La comitiva di ciechi si riunisce a casa del medico, poiché la moglie del medico è l’unica in grado di vedere. Mangiano scatolame e brindano alla vita con un bicchiere di acqua minerale, seduti in cerchio nel salotto al lume di una lampada ad olio, dopo essersi depurati sotto la pioggia in terrazza.

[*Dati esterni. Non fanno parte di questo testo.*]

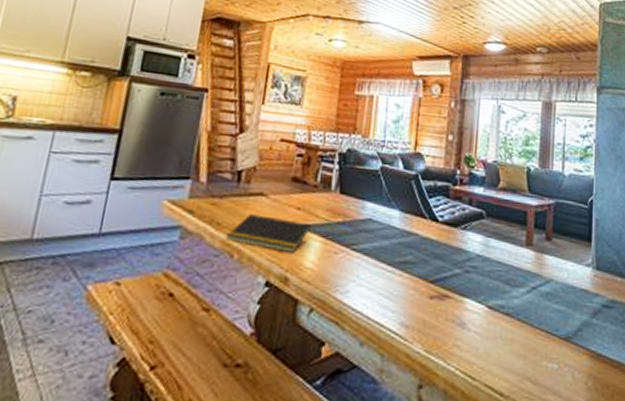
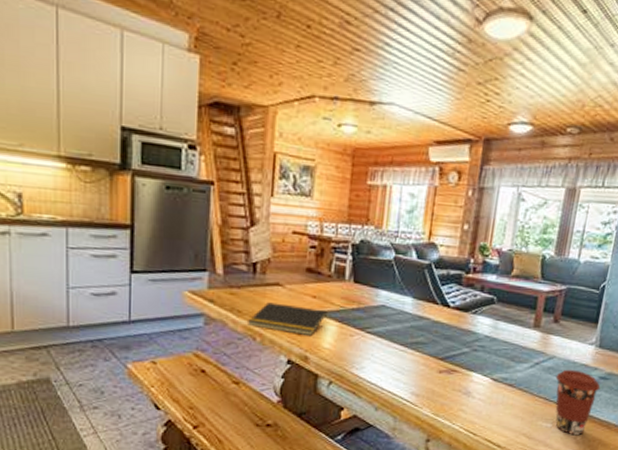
coffee cup: none [555,295,605,381] -> present [555,369,601,436]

La moglie del cieco va a caccia di cibo. Trova un magazzino, ma poi si accorge che tra gli scaffali immersi nel buio sono stipati carogne in decomposizione. Dopo aver vomitato più volte, si ritrova barcollante in una chiesa: visione finale: tutte le statue e tutti i dipinti hanno la faccia bendata con nastri bianchi, eccetto una figura, quella di santa Lucia che porge i suoi bulbi oculari su un piatto d’argento. La moglie del medico torna trafelata alla sua abitazione e il mattino dopo la Cecità, miracolosamente, scompare.
Saramago scrive un romanzo sull’assurdità dell’esistenza: non c’è salvezza, la Cecità non è una malattia curabile: è il disco lampeggiante di un semaforo, va e viene, fa parte dell’uomo, come dell’uomo fa parte l’eventualità di una purificazione; la Cecità non è circoscrivibile a un male preciso, di cui ci si può sbarazzare stabilendo la cura; la Cecità è un paradosso intrinseco all’essenza dell’etica, che per l’autore ha un fondamento squisitamente estetico, sensibile, ma ha anche bisogno di una formalizzazione razionale, pratica: ‘È meglio indossare vestiti puliti su corpi sporchi, che vestiti sporchi su corpi puliti’, dice la moglie del medico, santa Lucia non per devozione, ma per puro caso.